───── EXCERPTED DATA

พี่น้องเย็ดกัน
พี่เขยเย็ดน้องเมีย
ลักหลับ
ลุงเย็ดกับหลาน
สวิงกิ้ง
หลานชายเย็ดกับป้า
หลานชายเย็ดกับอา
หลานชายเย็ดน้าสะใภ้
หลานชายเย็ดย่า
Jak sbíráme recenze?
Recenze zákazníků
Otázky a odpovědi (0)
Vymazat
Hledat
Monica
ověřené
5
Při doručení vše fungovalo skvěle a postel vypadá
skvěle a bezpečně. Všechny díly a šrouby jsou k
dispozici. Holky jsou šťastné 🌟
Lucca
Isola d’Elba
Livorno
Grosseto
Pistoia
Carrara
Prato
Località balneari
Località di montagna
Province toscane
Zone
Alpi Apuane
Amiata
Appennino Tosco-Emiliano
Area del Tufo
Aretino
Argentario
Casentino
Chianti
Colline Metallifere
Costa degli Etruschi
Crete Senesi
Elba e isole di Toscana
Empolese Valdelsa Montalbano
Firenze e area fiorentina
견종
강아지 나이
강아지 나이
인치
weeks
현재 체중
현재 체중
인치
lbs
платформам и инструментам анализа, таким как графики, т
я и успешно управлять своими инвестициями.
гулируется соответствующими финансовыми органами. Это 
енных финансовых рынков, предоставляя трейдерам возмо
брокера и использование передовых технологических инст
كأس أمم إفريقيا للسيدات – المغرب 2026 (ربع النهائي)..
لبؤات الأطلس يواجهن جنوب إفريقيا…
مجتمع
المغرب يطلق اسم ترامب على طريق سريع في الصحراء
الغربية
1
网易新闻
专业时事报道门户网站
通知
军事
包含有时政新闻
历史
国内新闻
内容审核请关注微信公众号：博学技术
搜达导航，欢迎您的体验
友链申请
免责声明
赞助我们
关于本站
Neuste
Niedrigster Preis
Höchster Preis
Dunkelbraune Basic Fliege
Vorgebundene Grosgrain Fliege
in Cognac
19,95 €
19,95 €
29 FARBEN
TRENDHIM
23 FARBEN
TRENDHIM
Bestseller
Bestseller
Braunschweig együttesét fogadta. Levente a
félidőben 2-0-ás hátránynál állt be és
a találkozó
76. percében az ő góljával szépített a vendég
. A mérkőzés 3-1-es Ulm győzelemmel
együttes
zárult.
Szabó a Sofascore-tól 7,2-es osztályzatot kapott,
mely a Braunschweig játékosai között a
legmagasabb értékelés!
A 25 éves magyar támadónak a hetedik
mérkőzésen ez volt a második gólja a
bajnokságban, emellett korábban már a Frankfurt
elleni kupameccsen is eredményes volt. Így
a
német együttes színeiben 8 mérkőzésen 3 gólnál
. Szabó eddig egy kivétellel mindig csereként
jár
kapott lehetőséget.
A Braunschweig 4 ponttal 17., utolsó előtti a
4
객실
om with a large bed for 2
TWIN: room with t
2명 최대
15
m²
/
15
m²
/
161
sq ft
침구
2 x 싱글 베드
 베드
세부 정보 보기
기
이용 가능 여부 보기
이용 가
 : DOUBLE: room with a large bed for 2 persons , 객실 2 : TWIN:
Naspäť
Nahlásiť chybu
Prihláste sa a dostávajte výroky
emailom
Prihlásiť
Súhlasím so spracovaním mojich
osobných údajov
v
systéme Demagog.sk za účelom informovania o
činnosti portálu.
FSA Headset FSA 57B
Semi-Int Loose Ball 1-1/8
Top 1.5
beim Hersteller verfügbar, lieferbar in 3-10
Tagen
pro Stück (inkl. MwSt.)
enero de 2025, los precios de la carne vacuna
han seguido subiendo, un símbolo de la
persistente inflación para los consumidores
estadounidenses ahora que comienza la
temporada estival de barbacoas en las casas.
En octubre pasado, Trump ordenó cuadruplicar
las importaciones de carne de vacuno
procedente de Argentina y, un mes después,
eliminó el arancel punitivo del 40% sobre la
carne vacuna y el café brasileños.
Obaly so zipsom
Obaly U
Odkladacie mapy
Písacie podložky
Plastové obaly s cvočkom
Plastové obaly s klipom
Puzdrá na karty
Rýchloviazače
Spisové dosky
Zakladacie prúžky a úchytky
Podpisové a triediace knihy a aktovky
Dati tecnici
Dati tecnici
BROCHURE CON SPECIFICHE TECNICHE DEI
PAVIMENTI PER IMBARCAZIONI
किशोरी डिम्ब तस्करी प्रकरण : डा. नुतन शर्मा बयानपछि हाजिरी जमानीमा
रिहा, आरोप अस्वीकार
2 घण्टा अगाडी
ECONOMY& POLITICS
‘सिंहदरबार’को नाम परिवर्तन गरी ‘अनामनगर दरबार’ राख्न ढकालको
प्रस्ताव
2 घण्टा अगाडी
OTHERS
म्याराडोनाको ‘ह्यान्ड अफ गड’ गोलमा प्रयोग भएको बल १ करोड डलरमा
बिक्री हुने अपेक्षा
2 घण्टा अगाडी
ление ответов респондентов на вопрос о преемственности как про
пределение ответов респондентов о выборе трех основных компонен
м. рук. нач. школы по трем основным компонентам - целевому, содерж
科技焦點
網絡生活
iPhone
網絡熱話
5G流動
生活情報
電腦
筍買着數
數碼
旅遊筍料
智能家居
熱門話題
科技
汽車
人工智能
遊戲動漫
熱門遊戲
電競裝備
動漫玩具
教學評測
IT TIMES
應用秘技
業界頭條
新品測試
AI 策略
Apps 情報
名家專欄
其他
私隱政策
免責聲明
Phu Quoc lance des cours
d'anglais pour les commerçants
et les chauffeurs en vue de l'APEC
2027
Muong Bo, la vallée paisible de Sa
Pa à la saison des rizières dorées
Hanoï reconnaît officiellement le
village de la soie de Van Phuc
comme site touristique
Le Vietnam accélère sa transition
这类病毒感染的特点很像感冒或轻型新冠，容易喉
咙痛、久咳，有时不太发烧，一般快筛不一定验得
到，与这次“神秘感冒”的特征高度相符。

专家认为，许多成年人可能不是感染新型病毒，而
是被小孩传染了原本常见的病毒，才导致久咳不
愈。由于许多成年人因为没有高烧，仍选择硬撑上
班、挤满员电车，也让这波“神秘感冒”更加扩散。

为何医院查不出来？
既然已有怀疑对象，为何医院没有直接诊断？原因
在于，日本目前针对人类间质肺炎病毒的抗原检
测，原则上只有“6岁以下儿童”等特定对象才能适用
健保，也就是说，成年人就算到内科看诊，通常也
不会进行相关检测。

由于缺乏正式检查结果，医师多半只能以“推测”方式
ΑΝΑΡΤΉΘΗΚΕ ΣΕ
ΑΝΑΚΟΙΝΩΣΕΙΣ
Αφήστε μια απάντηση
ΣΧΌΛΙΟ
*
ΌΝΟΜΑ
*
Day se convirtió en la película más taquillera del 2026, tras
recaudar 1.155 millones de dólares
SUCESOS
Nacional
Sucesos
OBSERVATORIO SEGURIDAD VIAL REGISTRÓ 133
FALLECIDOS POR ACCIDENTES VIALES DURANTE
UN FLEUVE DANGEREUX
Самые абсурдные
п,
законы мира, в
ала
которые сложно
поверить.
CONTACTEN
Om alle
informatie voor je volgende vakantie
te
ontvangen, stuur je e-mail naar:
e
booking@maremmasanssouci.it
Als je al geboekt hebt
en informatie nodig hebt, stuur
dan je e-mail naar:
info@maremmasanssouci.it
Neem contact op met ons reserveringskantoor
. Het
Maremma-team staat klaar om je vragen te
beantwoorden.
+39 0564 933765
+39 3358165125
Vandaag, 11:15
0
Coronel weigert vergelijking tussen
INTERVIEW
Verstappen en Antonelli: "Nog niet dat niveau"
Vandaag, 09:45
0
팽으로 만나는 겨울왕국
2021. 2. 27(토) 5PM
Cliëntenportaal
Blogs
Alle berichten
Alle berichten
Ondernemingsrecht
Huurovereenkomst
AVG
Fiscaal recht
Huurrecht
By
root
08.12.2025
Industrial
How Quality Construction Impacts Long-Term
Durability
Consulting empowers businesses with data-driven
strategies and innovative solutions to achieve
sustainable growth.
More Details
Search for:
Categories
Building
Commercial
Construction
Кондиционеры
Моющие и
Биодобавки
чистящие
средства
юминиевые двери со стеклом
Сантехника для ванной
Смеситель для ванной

──────────

### WORK TO BE COMPLETED:
What lines above contain "Braunschweig"? Copy them out.

### OUTPUT BELOW:
Braunschweig együttesét fogadta. Levente a
mely a Braunschweig játékosai között a
A Braunschweig 4 ponttal 17., utolsó előtti a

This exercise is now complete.